The state of the bird: The current U.S. fresh chicken market
Organic, free-range and air-chilled chickens currently only comprise about 1% of the total fresh chicken market in the U.S. The remaining 99% is comprised of traditionally-raised and processed--including ice water bathed--birds. However, within that majority, there is a growing trend towards chickens raised without the use of antibiotics and hormones.
There's also a trend among U.S. consumers to buy traditionally raised chickens that have no water or other broths added. Some marketers do this as a way to add volume to the bird. It's a completely separate process from the bacteria-killing bathing or air-chilling.

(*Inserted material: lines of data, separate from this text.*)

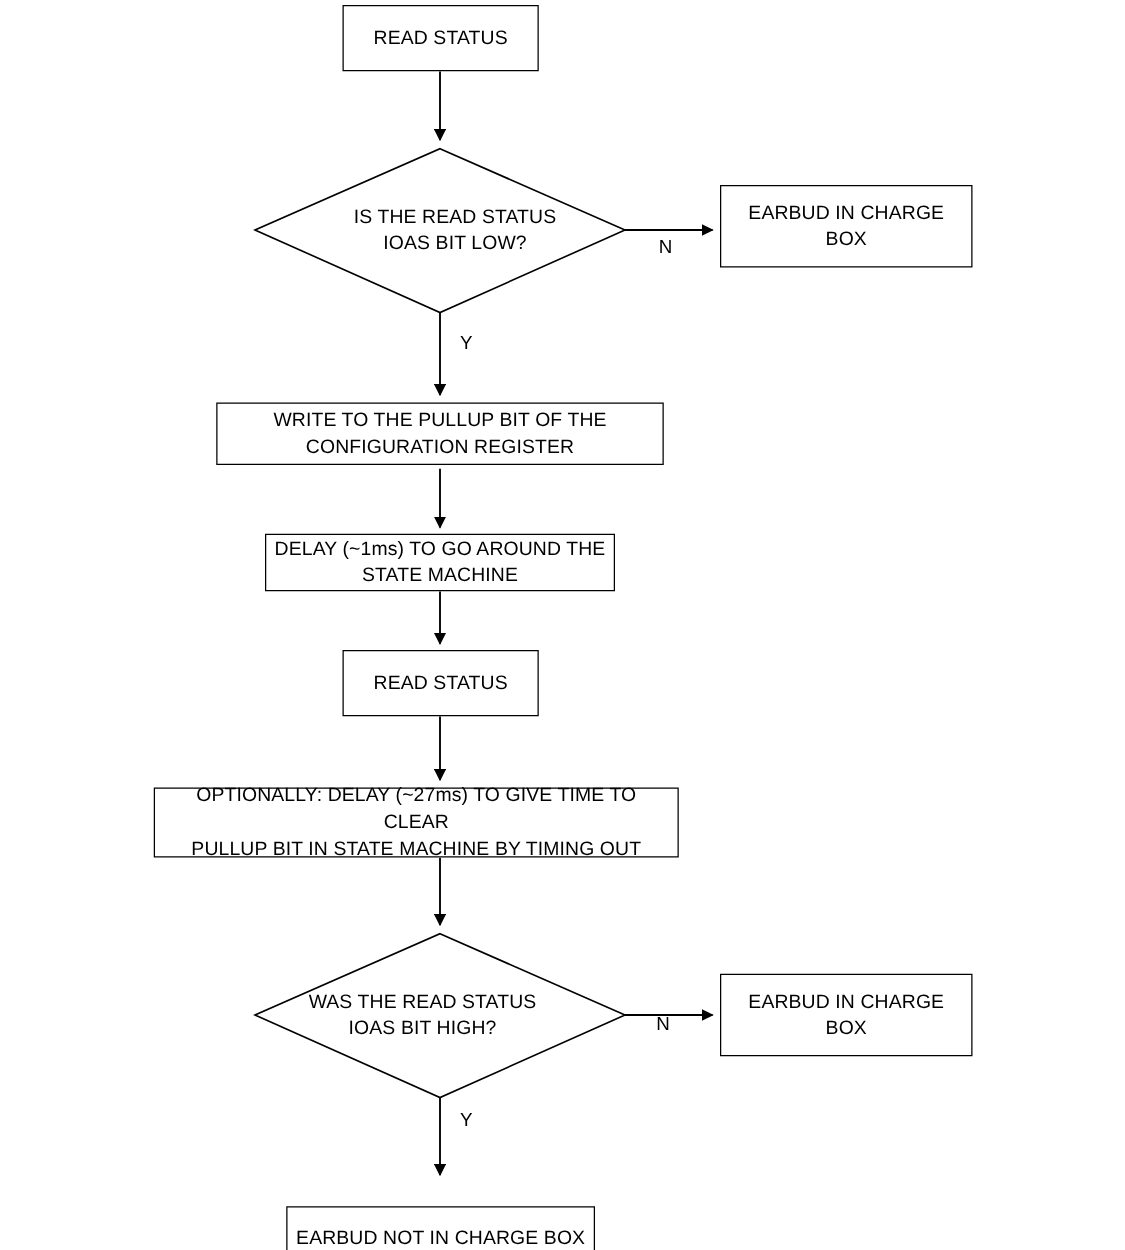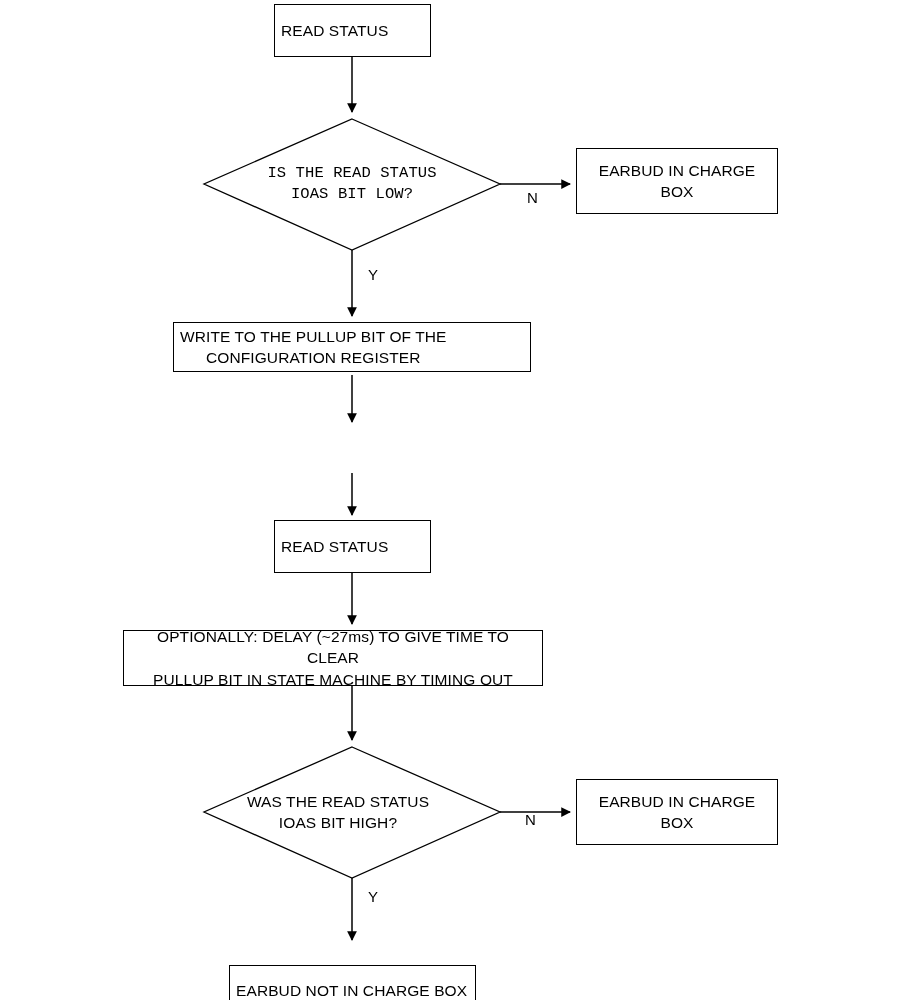--- a/index.html
+++ b/index.html
@@ -22,20 +22,21 @@
     width: 900px;
     height: 1000px;
   }
   .node-box {
     position: absolute;
     box-sizing: border-box;
     border: 1.4px solid #000000;
     background: #ffffff;
     display: flex;
     align-items: center;
+    justify-content: center;
     text-align: center;
     color: #000000;
     font-size: 15.5px;
     line-height: 1.38;
     letter-spacing: 0.1px;
     padding: 2px 6px;
   }
   .node-text {
     display: block;
     white-space: pre-line;
@@ -91,34 +92,38 @@
 
     <line x1="500" y1="812" x2="570" y2="812" stroke="#000000" stroke-width="1.5" marker-end="url(#arrow)"></line>
 
     <line x1="352" y1="878" x2="352" y2="940" stroke="#000000" stroke-width="1.5" marker-end="url(#arrow)"></line>
   </svg>
 
   <div class="node-box" style="left:274px; top:4px; width:157px; height:53px;">
     <span class="node-text">READ STATUS</span>
   </div>
 
-  <div class="diamond-label" style="left:232px; top:152px; width:240px; height:64px;font-family:Liberation Mono, monospace;">
+  <div class="diamond-label" style="left:244px; top:152px; width:240px; height:64px;">
     <span class="node-text">IS THE READ STATUS
 IOAS BIT LOW?</span>
   </div>
 
   <div class="node-box" style="left:576px; top:148px; width:202px; height:66px;">
     <span class="node-text">EARBUD IN CHARGE BOX</span>
   </div>
 
   <div class="node-box" style="left:173px; top:322px; width:358px; height:50px;">
     <span class="node-text">WRITE TO THE PULLUP BIT OF THE
 CONFIGURATION REGISTER</span>
   </div>
 
+  <div class="node-box" style="left:212px; top:427px; width:280px; height:46px;">
+    <span class="node-text">DELAY (~1ms) TO GO AROUND THE
+STATE MACHINE</span>
+  </div>
 
   <div class="node-box" style="left:274px; top:520px; width:157px; height:53px;">
     <span class="node-text">READ STATUS</span>
   </div>
 
   <div class="node-box" style="left:123px; top:630px; width:420px; height:56px;">
     <span class="node-text">OPTIONALLY: DELAY (~27ms) TO GIVE TIME TO CLEAR
 PULLUP BIT IN STATE MACHINE BY TIMING OUT</span>
   </div>
 

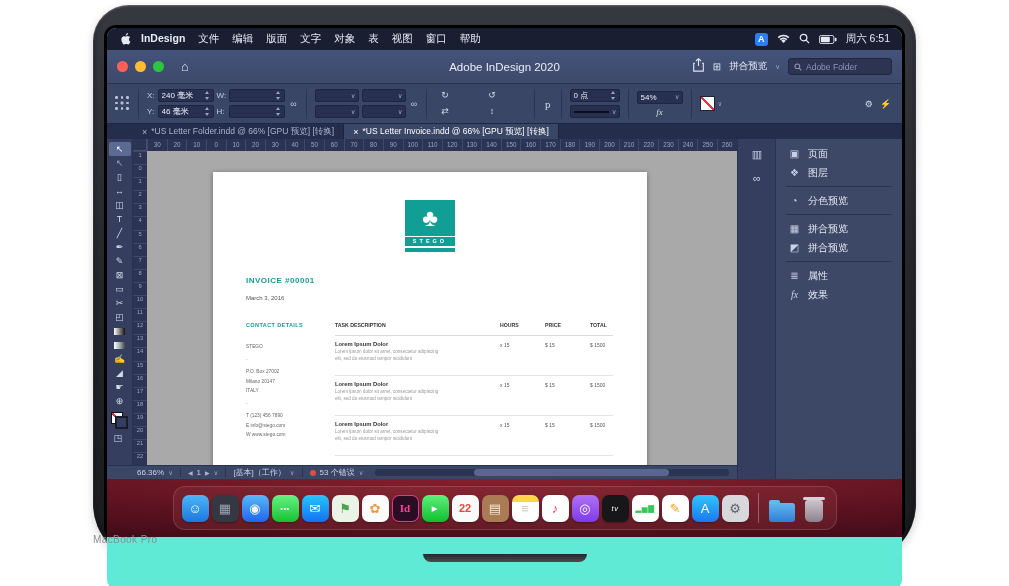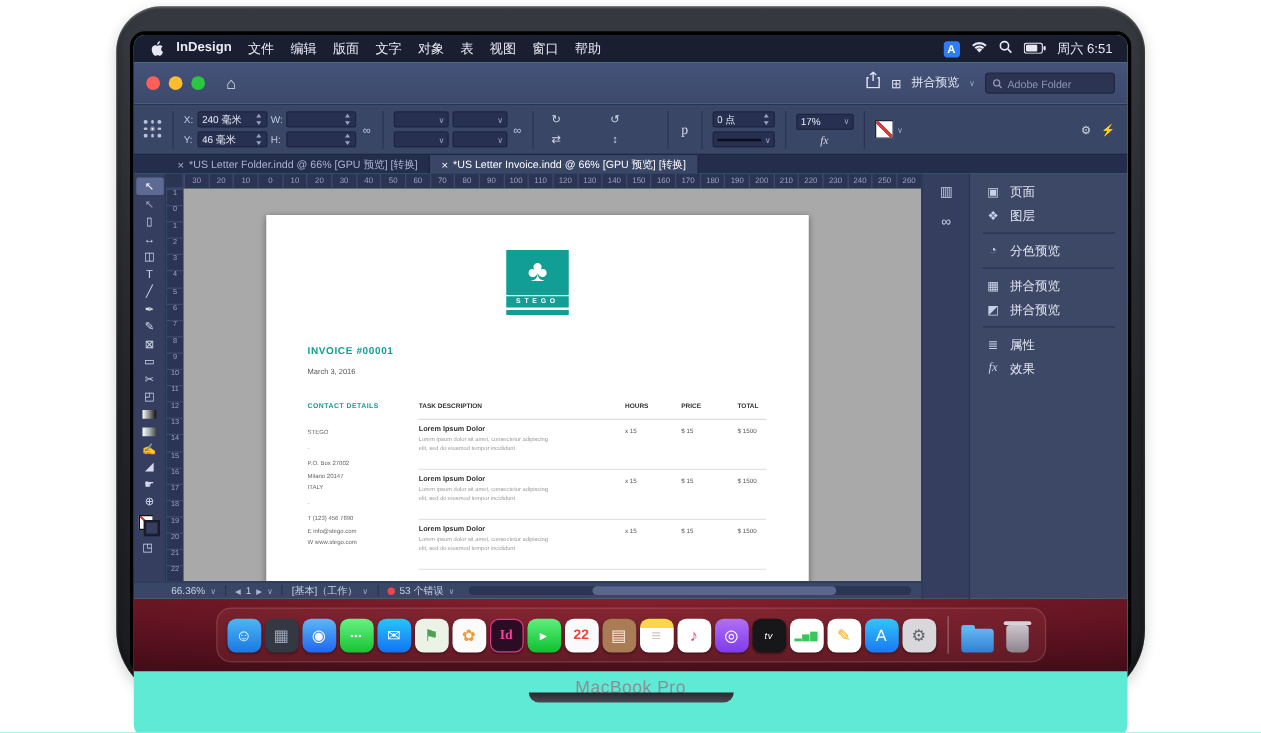--- a/index.html
+++ b/index.html
@@ -6,21 +6,21 @@
   body{width:1009px;height:586px;background:#fff;font-family:"Liberation Sans",sans-serif;overflow:hidden}
   .stage{position:relative;width:1009px;height:586px}
 
   
   .macbook{position:absolute;left:93px;top:5px;width:823px;height:557px;
     background:linear-gradient(180deg,#36393f,#232529 55%,#191b1f);
     border-radius:36px 36px 58px 58px;
     box-shadow:inset 0 1px 2px rgba(255,255,255,.28), inset 0 -3px 7px rgba(0,0,0,.55), 0 3px 10px rgba(0,0,0,.18)}
   .screen{position:absolute;left:11px;top:20px;width:801px;height:515px;background:#000;border-radius:12px;padding:3px;box-sizing:border-box}
   .display{position:relative;width:795px;height:561px;border-radius:9px;overflow:hidden;background:#5eead4}
-  .devlabel{position:absolute;bottom:5px;left:0;right:0;text-align:center;font-size:14px;color:#8a8e95;letter-spacing:.4px}
+  .devlabel{position:absolute;bottom:17px;left:0;right:0;text-align:left;font-size:10px;color:#8a8e95;letter-spacing:.4px}
   .groove{position:absolute;bottom:0;left:50%;transform:translateX(-50%);width:164px;height:8px;background:linear-gradient(180deg,#26282d,#474b52);border-radius:0 0 9px 9px}
 
   
   .menubar{position:absolute;left:0;top:0;width:795px;height:22px;background:#1a1e31;display:flex;align-items:center;padding:0 12px;box-sizing:border-box;color:#e8eaf4}
   .apple{display:flex;margin-right:10px}
   .mitems{display:flex;gap:13px;font-size:10.5px}
   .mitem:first-child{font-weight:bold}
   .mright{margin-left:auto;display:flex;align-items:center;gap:9px}
   .abadge{width:13px;height:13px;border-radius:3px;background:#2f7cf6;color:#fff;font-size:9px;display:flex;align-items:center;justify-content:center;font-weight:bold}
   .mtime{font-size:10.5px}
@@ -192,20 +192,21 @@
                 </svg></span>
             <span class="mtime">周六 6:51</span>
           </div>
         </div>
 
         <div class="titlebar">
           <span class="tl" style="background: rgb(255, 95, 87);"></span>
           <span class="tl" style="background: rgb(254, 188, 46);"></span>
           <span class="tl" style="background: rgb(42, 200, 64);"></span>
           <span class="home">⌂</span>
+          <div class="wtitle">Adobe InDesign 2020</div>
           <div class="tright">
             <span><svg width="13" height="14" viewBox="0 0 14 16">
                   <path d="M7 1v8M4.2 3.4 7 .8l2.8 2.6" fill="none" stroke="#dfe3ee" stroke-width="1.3"></path>
                   <path d="M3 6H1.5v9h11V6H11" fill="none" stroke="#dfe3ee" stroke-width="1.3"></path>
                 </svg></span>
             <span class="wsgrid">⊞</span>
             <span class="wslabel">拼合预览</span>
             <span class="chev">∨</span>
             <span class="searchbox">
               <svg width="8" height="8" viewBox="0 0 12 12">
@@ -289,21 +290,21 @@
                 <span class="stepper"></span>
               </span>
             <span class="combo w50">
                 <span class="strokeline"></span>
                 <span class="chev">∨</span>
               </span>
           </div>
           <span class="vsep"></span>
           <div class="cgridcol">
             <span class="combo w46">
-                <span class="fval">17%</span>
+                <span class="fval">54%</span>
                 <span class="chev">∨</span>
               </span>
             <span class="cbtn fxbtn">fx</span>
           </div>
           <span class="vsep"></span>
           <div class="swgroup">
             <span class="noneswatch"></span>
             <span class="chev">∨</span>
           </div>
           <div class="cspacer"></div>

The USDA allows companies to add a certain percentage of water, broth and even seaweed extracts to fresh poultry and still call the chicken "all natural." Essentially, this practice, which we call "juicing," allows poultry firms to get more bang (profit) for the bird. It serves no needed food safety or other purpose.
A group of U.S. poultry companies, which don't add any liquids to their respective chickens, is currently lobbying the U.S. Congress to change this law so that companies who add the water and other liquids to the birds will no longer be able to use the term "all natural" on the "juiced" chickens' labels. The California Poultry Federation, which is leading the campaign, says its fine for the companies to add water, broths and seaweed extract to the birds if they choose to. However, they shouldn't be able to label the "unnatural" birds "all natural," the group is arguing. [You can read a piece we wrote on January 22, 'Juiced Chickens That Wear an All Natural label,' here.]
Whole Foods' in Northern California says its seeing growing popularity among shoppers for the air-chilled chickens in its stores where the grocer has thus far introduced the birds. The air-chilled chickens were just introduced in February, and the supernatural grocer says it is already seeing about a 15% increase in sales over the previous month, as customers learn more about the air-chilled process. Of course, there is the "newness factor" as well,which we expect accounts for some of that sales gain. Air-chilled just sounds better, healthier and tastier than water-cooled, don't you think?
We suspect air-chilled chicken will remain a niche--likely a smaller one than organic and perhaps even smaller than free-range. However, many chefs in Western Europe and increasingly in the U.S., use the air-chilled chickens as much as they can, primarily because they argue the birds' skin roasts to a nicer crispness and color and that the chicken itself tastes better than the traditional water-bathed birds do.
Whether these chefs could really tell the taste differences between the two--air-chilled vs., water-cooled-- in a blind tasting we don't know. However, we do believe if celebrity chefs such as those on the Food Network and elsewhere start talking up air-chilled birds, we will see a rapid increase in the sales of the chickens, and perhaps even the start of a faster-growing fresh chicken niche marketing trend.